On Judging a Book by its cover
We pride ourselves on having a great selection of chocolate from near and far at a variety of price points. Some tout the "raw" chocolate, some elaborate flavour combinations; some are local, some from exotic locations; some organic, some not - but all great quality stuff. So how do you choose?
Once you've decided on a milk or a dark or if you're looking for particular flavours or other qualities, you're really left with the packaging. The packaging always attempts to convey something of the product within - the no-nonsense cardboard of Galérie au Chocolat or the exquisite chiyogami paper wrappers of Laura Slack's bars - but ultimately it comes down to judging a book by its cover; both the design and the information included.
To tell you the truth, we hesitated about carrying these Yaal and ChocoSoleil products from a company (AOG Foods) founded by two Ecuadoran-Canadian brothers and their friend because we didn't like the packaging. We still don't understand the distinction between the product lines. The design is too busy and its graphics too dated-looking. But when we opened these "books" and got to know about the team's mission and the product inside we were sold - and we hope you will be too.
Ecuador has a long history of cacao cultivation and is a top exporter. Its varied geography offers many distinct regional terroir variations of the bean and its flavours and characteristics. AOG supports several small grower cooperatives and pays 20-50% above current market rates in order to support small communities using traditional farming methods and promote agricultural sustainability. They are Canada, US and EU certified organic, exceed fair trade and environmental standards and use purpose-built state of the art processing facilities and traceability procedures.
And then there's the chocolate.
Whether it's blended or single estate origin, you get a smooth, complex, rich flavour and mouthfeel - even the 80% Esmerelda doesn't have the kind of chalkiness you can get with cocoa percentages that high. And the inclusion on the perfectly portioned discs of exotic fruits or the thin layer of maca, quinoa, sesame, amaranth, turmeric, chia and cocoa nibs on the Super 7 bar - never overwhelms the chocolate. And it's all produced bean-to-bar, which means that AOG handles every step in the process: from sourcing to sorting, roasting, cracking, winnowing, grinding, conching, tempering, molding, packaging and getting the bar to us.

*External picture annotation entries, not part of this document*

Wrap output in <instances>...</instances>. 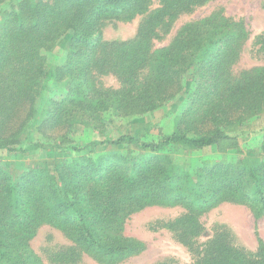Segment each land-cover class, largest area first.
<instances>
[{
  "label": "trees",
  "instance_id": "obj_1",
  "mask_svg": "<svg viewBox=\"0 0 264 264\" xmlns=\"http://www.w3.org/2000/svg\"><path fill=\"white\" fill-rule=\"evenodd\" d=\"M204 1L159 0L150 10L151 0H17L2 11L0 152L45 148L54 154L16 176L0 164V264H43L30 245L43 223L59 228L95 260L118 262L144 248L121 233L123 218L155 202L183 204L188 211L181 231L193 234L200 230L195 215L223 201L247 206L255 219L264 216V129L260 153L205 159L194 176L168 154L176 145L233 149L247 121L264 111V65L232 71L248 36L242 20L214 11L183 24L168 45L153 48L160 29ZM137 15L145 17L134 38L104 40V21ZM58 45L66 59L52 66L44 51ZM104 72L120 86L98 83ZM53 77L61 83V98L48 97L38 114L44 81ZM188 92V109L157 140L124 134L81 146L69 144L66 135L47 141L55 129L70 131L80 118L97 124L107 110L156 112ZM29 129L43 140L22 146ZM257 243L248 256L218 232L194 264H264V242Z\"/></svg>",
  "mask_w": 264,
  "mask_h": 264
},
{
  "label": "rangeland",
  "instance_id": "obj_2",
  "mask_svg": "<svg viewBox=\"0 0 264 264\" xmlns=\"http://www.w3.org/2000/svg\"><path fill=\"white\" fill-rule=\"evenodd\" d=\"M16 1L8 0L0 3V16L4 9ZM159 5V0H151L149 8L152 10ZM218 10H222V14L231 19L242 20L248 31L239 58L232 67L233 73L236 75L241 70L264 65V0H205L192 11L181 13L166 31L160 29L161 37L153 40V48L168 45L183 24ZM144 17L145 15H137L128 21H104L102 24L104 40L126 41L134 38ZM44 53L52 66L62 64L66 59L65 47L62 48L61 45ZM145 72L146 70H143L140 76ZM98 81L104 87L120 86L119 79L111 72L99 74ZM60 84L54 77L44 81V92L35 104L38 114L48 97L61 98ZM188 95L189 92L177 94L167 101L163 109L156 112L118 115L113 110H107L100 114L102 120L97 124L82 121L80 118L70 131L64 127L55 129L51 135L53 138H48L47 141L56 142L57 137L66 135L69 144L81 146L94 139L116 138L124 134L133 135L142 141L157 140L160 136L172 131L176 116L188 109L190 102ZM247 123L249 127L239 131L242 133L238 135L237 145L233 149L218 151L213 147L206 150H190L176 145L168 150L171 162L187 169L194 176L205 159L228 161L242 154L260 153L264 111L250 118ZM26 134L27 138L22 141V146L37 140L40 136L31 129ZM39 139L43 140L41 136ZM58 142L61 141L58 140ZM97 149L102 150L106 147L98 145ZM53 154L52 150L45 148L30 150L26 153L0 152V164L16 176L31 166H36L38 161L48 160ZM187 211L183 204L167 201L144 205L125 216L121 233L138 239L143 243L144 248L115 263L95 260L82 247L71 241L63 231L47 223L37 228L36 234L30 240V245L43 264H194L199 257L203 256L207 241L214 238L218 232L225 233V238L248 256H254L258 238L264 242V216L255 219L245 205L223 201L206 211L197 213L195 217L200 224V230L195 234L181 231V226L185 223L181 218Z\"/></svg>",
  "mask_w": 264,
  "mask_h": 264
}]
</instances>
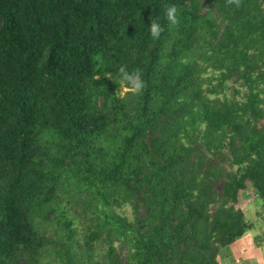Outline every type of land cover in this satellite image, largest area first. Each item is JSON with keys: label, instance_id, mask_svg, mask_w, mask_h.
Segmentation results:
<instances>
[{"label": "trees", "instance_id": "1", "mask_svg": "<svg viewBox=\"0 0 264 264\" xmlns=\"http://www.w3.org/2000/svg\"><path fill=\"white\" fill-rule=\"evenodd\" d=\"M244 193L264 0H0V264H221Z\"/></svg>", "mask_w": 264, "mask_h": 264}, {"label": "rangeland", "instance_id": "2", "mask_svg": "<svg viewBox=\"0 0 264 264\" xmlns=\"http://www.w3.org/2000/svg\"><path fill=\"white\" fill-rule=\"evenodd\" d=\"M220 167L226 168L229 171L236 170V164L231 163L229 157L218 158L213 156L211 159ZM217 186H219L217 184ZM219 188V187H218ZM244 197H239L234 202L235 209H240L242 215L251 222V226L230 244L232 254H235L234 260L230 256L221 258V262L226 259L227 264H240L241 260L245 264H264V209L259 201H257L249 193H244ZM231 204L227 202L226 205ZM222 205L221 201H215L210 204V209ZM238 258V259H237Z\"/></svg>", "mask_w": 264, "mask_h": 264}, {"label": "clouds", "instance_id": "3", "mask_svg": "<svg viewBox=\"0 0 264 264\" xmlns=\"http://www.w3.org/2000/svg\"><path fill=\"white\" fill-rule=\"evenodd\" d=\"M174 13H175V9L171 8L168 10V19L172 22L175 23V17H174ZM161 31V29L159 28V25L157 24H153L151 26V34L155 37L159 35V32ZM122 73H124V79L128 80L131 82V84L133 85V90L135 91H139L142 88V82L140 81L139 78V74H135L132 76H129L127 73L124 72V69L121 68L120 70Z\"/></svg>", "mask_w": 264, "mask_h": 264}, {"label": "crops", "instance_id": "4", "mask_svg": "<svg viewBox=\"0 0 264 264\" xmlns=\"http://www.w3.org/2000/svg\"><path fill=\"white\" fill-rule=\"evenodd\" d=\"M234 257H235V254H233V257L232 256H230V258L231 259H229V258H227L229 261H233L234 260ZM242 261V260H241ZM243 262V261H242ZM221 264H227V262H226V259H224L222 262H221Z\"/></svg>", "mask_w": 264, "mask_h": 264}, {"label": "built area", "instance_id": "5", "mask_svg": "<svg viewBox=\"0 0 264 264\" xmlns=\"http://www.w3.org/2000/svg\"><path fill=\"white\" fill-rule=\"evenodd\" d=\"M237 259H238V258H237ZM240 264H244V263L241 261Z\"/></svg>", "mask_w": 264, "mask_h": 264}]
</instances>
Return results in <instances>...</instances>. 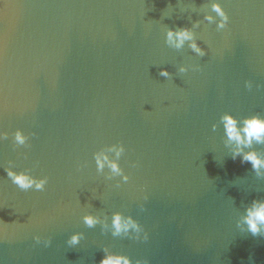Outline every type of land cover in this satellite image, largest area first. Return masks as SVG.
I'll list each match as a JSON object with an SVG mask.
<instances>
[{
    "label": "water",
    "instance_id": "obj_1",
    "mask_svg": "<svg viewBox=\"0 0 264 264\" xmlns=\"http://www.w3.org/2000/svg\"><path fill=\"white\" fill-rule=\"evenodd\" d=\"M207 2L0 0V129L30 136L27 148L0 142L3 264H99L103 247L133 264H264V235L236 228L264 200V178L231 158L222 126L212 131L225 112L264 116V0H223V32L203 21ZM197 20L206 56L165 45L166 27ZM180 65L199 70L181 75ZM116 143L129 176L118 188L92 158ZM10 160L47 177L46 190H19L4 172ZM113 212L133 216L148 239L81 219ZM74 232L85 238L69 247Z\"/></svg>",
    "mask_w": 264,
    "mask_h": 264
},
{
    "label": "clouds",
    "instance_id": "obj_2",
    "mask_svg": "<svg viewBox=\"0 0 264 264\" xmlns=\"http://www.w3.org/2000/svg\"><path fill=\"white\" fill-rule=\"evenodd\" d=\"M207 10L203 13V21L208 24H214L217 32L226 30L230 23V17L224 10L223 0H208ZM192 11H196L195 8ZM201 26V21L192 22L191 27L165 28L164 43L173 50L179 51L187 46L198 57L207 55L205 48L198 42L196 30ZM190 70L198 71V65H180L177 68L178 74H186ZM159 75L165 79L171 78V73L165 68H161ZM245 87L252 89L251 81L245 82ZM222 126L223 144L230 152L231 158L240 159L241 163H250L252 170L258 178H264V153L254 149V145H264V116L259 114L237 118L231 113L225 112L219 118L218 123L212 125V131H217ZM32 135H35L34 133ZM11 137L13 150L20 147H30V136L17 129L9 133L0 129V142L7 141ZM126 149L122 143L112 144L103 147L93 153L96 172L104 175L106 180H117L115 187H120L121 183H128L129 176L125 174L120 166V159ZM136 167L135 164L132 165ZM16 165L13 161H8V166L4 169L7 179L11 181L19 190L28 192H44L48 184V178H38L26 169L15 171ZM147 199V197H145ZM83 224L89 228L100 226L102 233H110L112 237H127L135 240L148 239V234L144 231L142 225L131 215H124L121 212H113L111 218L101 217L91 213L84 214ZM236 228L242 232H249L253 236L264 235V200H253L250 205L245 207L242 214L236 220ZM85 238L83 232H74L69 236L66 244L69 247L77 246ZM35 244H42L44 247L51 245V239H42L40 236L33 237ZM103 257L99 264H133V260L127 255L112 252L108 247H103ZM0 264H3L0 261ZM135 264H147V261L136 260Z\"/></svg>",
    "mask_w": 264,
    "mask_h": 264
}]
</instances>
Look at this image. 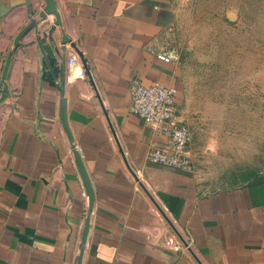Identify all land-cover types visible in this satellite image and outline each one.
<instances>
[{"label": "crops", "instance_id": "crops-1", "mask_svg": "<svg viewBox=\"0 0 264 264\" xmlns=\"http://www.w3.org/2000/svg\"><path fill=\"white\" fill-rule=\"evenodd\" d=\"M54 3L63 34L83 55L113 119L126 161L201 264H264V181L208 189L189 170L144 160L148 145L167 142L128 112L129 87L135 81L170 85L176 101V66L156 56L165 48L169 0ZM42 7L43 0H0V71L15 34ZM53 19L46 15L37 29L54 76L32 29L20 38L7 70L0 103V264H73L77 254L86 197L60 123L57 85L94 192L82 264H199L103 131L93 86L87 77L71 76L66 55L75 51L60 45L58 26L49 30Z\"/></svg>", "mask_w": 264, "mask_h": 264}, {"label": "rangeland", "instance_id": "rangeland-1", "mask_svg": "<svg viewBox=\"0 0 264 264\" xmlns=\"http://www.w3.org/2000/svg\"><path fill=\"white\" fill-rule=\"evenodd\" d=\"M169 7L165 45L178 55L175 102L189 132V171L208 189L264 180V0H169Z\"/></svg>", "mask_w": 264, "mask_h": 264}, {"label": "built area", "instance_id": "built-area-1", "mask_svg": "<svg viewBox=\"0 0 264 264\" xmlns=\"http://www.w3.org/2000/svg\"><path fill=\"white\" fill-rule=\"evenodd\" d=\"M156 56L160 61L171 64H175L178 59L176 50L166 45ZM66 64L69 71L74 74L73 77H87L85 67L75 52L67 53ZM85 65L88 69L86 62ZM88 72L90 74L89 69ZM128 112L141 119L151 131L166 138L165 147L155 145L146 147L144 152L146 162L181 170L190 169L186 154L189 132L178 113L174 87L158 82L149 84L133 82L129 87ZM179 242L182 244L180 239Z\"/></svg>", "mask_w": 264, "mask_h": 264}, {"label": "water", "instance_id": "water-1", "mask_svg": "<svg viewBox=\"0 0 264 264\" xmlns=\"http://www.w3.org/2000/svg\"><path fill=\"white\" fill-rule=\"evenodd\" d=\"M46 15H52L53 16V22L52 25L49 27V30H52L54 28V26H58L60 28L61 31V35H60V39H59V43L61 46H63L65 43H68V45L74 49V51L77 53L82 65L85 67L86 73H87V77L88 80L90 81V83L93 86L94 92H95V96L96 99L98 101V104L101 108V112L103 114V116L105 117L107 126L110 130V133L115 141V144L117 146V149L121 155V158L125 164V167L127 169V171L129 172V174L131 175V177L133 178L134 181H136V183L139 185V187L143 190V192L148 196V198L150 199V201L152 202V204L157 208V210L164 216V218L166 219V221L170 224L171 228L174 230L176 236L180 239V241L182 242V244L187 248V250L189 251V253L195 258V260L201 264V262L197 259V257L195 256V254L192 252L191 248L188 247L186 241L182 238V236L177 232V230L173 227V225L168 221V219L166 218L165 214L163 213L162 209L157 205V203L153 200L152 196L150 195V193L147 191V189L145 188V186L142 184V182L138 179L137 175L134 173V171L131 169V167L129 166L128 162L126 161L123 151L119 145L116 133L114 131V128L109 120V117L107 115V112L102 104L101 98L93 84L92 78L88 72V69L85 65V60L83 55L81 54V52L76 48L75 44L73 42H70V39L68 37H66L61 29V23H60V19L57 13V9L55 7V3L54 0H43V7L41 8L40 11H38L35 15V17H31L28 19V22L23 25V27L15 34L12 43H11V47L10 49L7 51L4 61H3V65L0 71V103L6 98V94H7V83H6V75H7V70L9 67V63L11 60V56L15 50V48L19 45L20 43V38L27 33L29 30L32 29L33 33H34V39H35V43L36 46L38 47V50L40 52V55L42 56L44 63L47 66L48 71L50 72L51 76L53 77V71L51 69L50 63L45 55V52L43 50V47L41 46V41H40V37L38 35V29H37V23L38 21L42 20L45 18ZM63 49V47H61V50ZM57 88L60 92V102H59V118H60V123L62 126V129L65 133L68 145H69V149L71 152V156H72V162L73 165L75 167V170L78 174L81 186L83 188L85 197H86V212H85V216H84V220H83V224H82V228H81V234H80V238L77 244V254L75 255L74 259H73V264H82V257L85 251V245H86V241H87V234H88V230H89V221H90V214H91V210L93 207V202H94V192H93V187L91 184V180L89 178L88 172L85 168L83 159L81 157V154L79 152V150L77 148H75L74 144H73V137H72V133L69 129L68 123H67V116H66V99L63 96V88L60 85H57Z\"/></svg>", "mask_w": 264, "mask_h": 264}, {"label": "bare ground", "instance_id": "bare-ground-1", "mask_svg": "<svg viewBox=\"0 0 264 264\" xmlns=\"http://www.w3.org/2000/svg\"><path fill=\"white\" fill-rule=\"evenodd\" d=\"M71 76H74V74L73 73H71ZM110 120V119H109ZM116 136H117V134H116ZM117 139H118V136H117ZM118 142H119V139H118ZM119 145H120V143H119ZM121 147V146H120ZM122 149V148H121Z\"/></svg>", "mask_w": 264, "mask_h": 264}, {"label": "trees", "instance_id": "trees-1", "mask_svg": "<svg viewBox=\"0 0 264 264\" xmlns=\"http://www.w3.org/2000/svg\"><path fill=\"white\" fill-rule=\"evenodd\" d=\"M262 181H264V180L263 179H260V180H258L257 182H254V183H260Z\"/></svg>", "mask_w": 264, "mask_h": 264}]
</instances>
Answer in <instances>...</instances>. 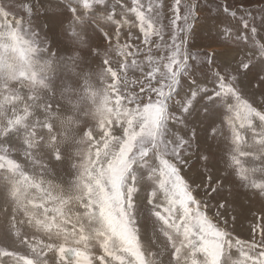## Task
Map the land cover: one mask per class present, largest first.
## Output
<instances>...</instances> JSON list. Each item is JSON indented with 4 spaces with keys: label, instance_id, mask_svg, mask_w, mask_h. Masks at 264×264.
<instances>
[{
    "label": "snow or ice",
    "instance_id": "1",
    "mask_svg": "<svg viewBox=\"0 0 264 264\" xmlns=\"http://www.w3.org/2000/svg\"><path fill=\"white\" fill-rule=\"evenodd\" d=\"M54 4L17 18L0 0V264H264V208L234 239L226 187L264 201V7L218 3L232 55L201 59L199 0H173L167 39L163 0H62L51 40L32 17ZM197 105L226 175L198 144Z\"/></svg>",
    "mask_w": 264,
    "mask_h": 264
},
{
    "label": "rangeland",
    "instance_id": "2",
    "mask_svg": "<svg viewBox=\"0 0 264 264\" xmlns=\"http://www.w3.org/2000/svg\"><path fill=\"white\" fill-rule=\"evenodd\" d=\"M3 2L8 5L11 4L13 6V11L18 13V17L24 16L25 13L17 8V5L28 3L29 0H3ZM62 3V0H55V4L53 5V11L45 14L43 11L32 17V25L36 28V30L41 31V34H47L49 39L56 40L61 30L62 23H66L63 17L59 16L57 13L59 11V5ZM131 3V0H129ZM163 3L166 5L164 11L166 18L164 20L165 27V38L167 39L170 35V27H168V16L169 8L173 3V0H163ZM199 3L202 5L201 10L199 11V19L191 21L192 30L188 34L187 37V47L193 53H199L200 58H204V54L207 53L211 55L213 51L222 58H230L232 53L228 50L227 46L220 42L221 37L217 35L216 27L217 20L216 17V6L217 4L227 3L231 9H235L239 7L242 3V0H199ZM243 3L246 7L251 9H258L264 7V0H243ZM183 4V0H182ZM211 9V11H209ZM240 13H237V17H239ZM182 25V21L178 22ZM226 26V25H225ZM127 31V29H125ZM100 42L103 43V39L99 38ZM159 53H157L158 55ZM219 62V60H218ZM257 71L256 69L253 72ZM197 75H201L197 73ZM183 87L180 90V94L183 95L184 92L188 90V84L186 81L182 82ZM209 89L212 87L209 82L205 85ZM247 81H244L241 87H246ZM250 91V89H248ZM257 99H259V95L257 94ZM214 118V112H209L208 116L205 117L203 111L200 106L197 105L196 111L193 113L192 120L195 122V125L198 126V144L201 150L207 149V151L213 156V160L216 162V166L219 169V174L221 176L226 175L224 171V166L220 162V156L222 155V147L223 145L218 142V140L212 139L210 136L206 135L204 129L210 123L211 119ZM219 121H217V124ZM195 144L193 147L195 148ZM202 168V164L199 161L190 162V166L184 169V173L186 178L195 179L196 183L200 182V176L198 175V169ZM233 177H228V181H232ZM226 181V187L232 188L233 199L235 201L238 215L234 224H230L229 231L232 233L233 238H239L243 241H249L251 239L250 234V226L254 224H259L260 221L258 219L259 210L264 208V201H261L258 198L252 196L251 192L246 191L243 188H240L236 184H230ZM144 193H141V198ZM202 195V193H201ZM256 215V219H253V216ZM151 229L149 227V233ZM15 247V246H13ZM17 251L21 253L27 254L26 248H16ZM233 257H239V249H233ZM4 264H13L11 260L5 259Z\"/></svg>",
    "mask_w": 264,
    "mask_h": 264
}]
</instances>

You can't really go wrong with any of the chocolate you can get at the Mercantile - whether it's Laura Slack or Chuao or Marou or Vosges or Galérie or Theo or Chocosol or Denman Island. And some will look better in your gift basket than others or appeal to different styles. But if you really want to wow the chocolate aficionados in your life once the wrapping is opened up, give these a try - you won't be disappointed.